Beyond that, product-market fit is something the team at Writer can feel in their bones. It looks like customers and users telling them how much they love the product, and seeing inbound leads and trial signups from word-of-mouth.
“From the metrics, to the micro-feature requests, to people telling you how much they loved your product, and everything in between—all of that together in concert tells you that you have product market fit,” Blake summarized. “It’s almost a sense you get rather than a number that turns green on a page one day magically.”
Key Takeaways
- Start thinking about distribution from first principles. This means resisting the urge to get too caught up in building product. Asking distribution-related questions and work backwards from there to improve both your product and your business’s long-term success.
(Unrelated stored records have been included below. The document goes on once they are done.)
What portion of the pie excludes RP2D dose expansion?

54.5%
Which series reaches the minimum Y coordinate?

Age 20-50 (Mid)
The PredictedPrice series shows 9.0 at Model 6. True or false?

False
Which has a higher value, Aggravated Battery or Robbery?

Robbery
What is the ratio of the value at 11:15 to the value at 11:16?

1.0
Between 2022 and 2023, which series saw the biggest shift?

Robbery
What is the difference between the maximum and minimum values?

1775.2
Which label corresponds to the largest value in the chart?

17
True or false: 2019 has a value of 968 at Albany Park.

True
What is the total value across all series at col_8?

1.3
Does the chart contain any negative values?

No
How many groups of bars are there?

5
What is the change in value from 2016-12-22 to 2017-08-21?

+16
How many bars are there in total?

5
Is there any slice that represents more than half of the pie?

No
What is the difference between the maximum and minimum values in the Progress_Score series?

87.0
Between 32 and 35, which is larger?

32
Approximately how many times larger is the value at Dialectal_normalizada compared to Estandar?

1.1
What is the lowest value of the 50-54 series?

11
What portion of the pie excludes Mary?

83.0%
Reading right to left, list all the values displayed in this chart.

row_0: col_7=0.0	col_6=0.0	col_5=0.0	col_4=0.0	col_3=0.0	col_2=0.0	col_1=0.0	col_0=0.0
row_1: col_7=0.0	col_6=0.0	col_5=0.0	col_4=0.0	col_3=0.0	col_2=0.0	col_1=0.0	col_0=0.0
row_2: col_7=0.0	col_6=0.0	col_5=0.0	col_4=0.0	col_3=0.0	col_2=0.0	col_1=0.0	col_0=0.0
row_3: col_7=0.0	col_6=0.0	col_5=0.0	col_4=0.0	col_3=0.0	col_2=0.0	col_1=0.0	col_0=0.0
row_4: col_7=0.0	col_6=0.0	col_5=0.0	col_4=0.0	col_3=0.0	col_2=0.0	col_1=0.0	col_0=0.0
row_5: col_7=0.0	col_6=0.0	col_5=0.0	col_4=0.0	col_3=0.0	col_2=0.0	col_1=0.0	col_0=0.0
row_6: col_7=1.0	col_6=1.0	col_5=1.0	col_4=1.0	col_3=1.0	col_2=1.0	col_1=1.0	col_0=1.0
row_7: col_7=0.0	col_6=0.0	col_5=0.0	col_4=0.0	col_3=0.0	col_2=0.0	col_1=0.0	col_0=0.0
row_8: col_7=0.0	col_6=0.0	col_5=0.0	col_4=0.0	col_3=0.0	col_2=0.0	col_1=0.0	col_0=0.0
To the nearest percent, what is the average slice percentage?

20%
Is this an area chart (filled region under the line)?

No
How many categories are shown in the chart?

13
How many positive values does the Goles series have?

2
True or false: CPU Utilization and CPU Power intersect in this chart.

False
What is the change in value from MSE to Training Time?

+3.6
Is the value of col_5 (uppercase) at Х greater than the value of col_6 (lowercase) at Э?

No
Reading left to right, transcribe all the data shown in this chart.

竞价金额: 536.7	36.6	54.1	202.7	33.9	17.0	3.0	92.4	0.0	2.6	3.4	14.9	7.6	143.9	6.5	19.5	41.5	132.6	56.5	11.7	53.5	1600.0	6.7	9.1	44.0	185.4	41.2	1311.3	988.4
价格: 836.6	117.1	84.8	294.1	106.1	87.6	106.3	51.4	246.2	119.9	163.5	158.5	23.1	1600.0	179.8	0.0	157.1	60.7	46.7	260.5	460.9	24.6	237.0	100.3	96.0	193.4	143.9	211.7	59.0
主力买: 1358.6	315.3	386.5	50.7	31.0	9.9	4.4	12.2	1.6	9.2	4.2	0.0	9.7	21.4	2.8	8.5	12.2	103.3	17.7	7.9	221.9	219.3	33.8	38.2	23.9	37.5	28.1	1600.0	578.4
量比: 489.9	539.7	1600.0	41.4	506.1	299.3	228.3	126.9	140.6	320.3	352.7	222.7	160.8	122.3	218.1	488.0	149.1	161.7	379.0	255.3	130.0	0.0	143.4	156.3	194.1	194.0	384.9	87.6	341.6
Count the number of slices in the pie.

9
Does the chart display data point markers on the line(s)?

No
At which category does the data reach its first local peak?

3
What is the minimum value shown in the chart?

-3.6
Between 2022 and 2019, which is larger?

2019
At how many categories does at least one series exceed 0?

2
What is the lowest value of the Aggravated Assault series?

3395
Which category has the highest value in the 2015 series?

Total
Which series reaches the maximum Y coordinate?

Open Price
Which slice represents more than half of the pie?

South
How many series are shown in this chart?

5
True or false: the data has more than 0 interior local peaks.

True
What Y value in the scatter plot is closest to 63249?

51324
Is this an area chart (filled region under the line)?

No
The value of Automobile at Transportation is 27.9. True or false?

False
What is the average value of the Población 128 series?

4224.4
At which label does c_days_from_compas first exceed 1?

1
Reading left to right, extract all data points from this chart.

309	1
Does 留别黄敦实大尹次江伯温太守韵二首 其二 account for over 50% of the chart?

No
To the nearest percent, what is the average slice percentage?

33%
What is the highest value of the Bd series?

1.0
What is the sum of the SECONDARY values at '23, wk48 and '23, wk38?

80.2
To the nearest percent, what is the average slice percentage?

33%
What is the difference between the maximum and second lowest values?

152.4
- Look at the problem your users are trying to solve through their eyes. If you want to help your users find you, you need to understand how, when, and where they’re going to be looking for your product.
- Track engagement metrics and metrics from every stage of the funnel. If all the numbers are moving together, you’ll know that both your product and your distribution method are working.
- Take the time to understand what product-market fit means for your business. There’s no single right answer. To get a comprehensive picture of what it means and how to achieve it, you’ll need to do your homework. This means learning from professionals who’ve done it before.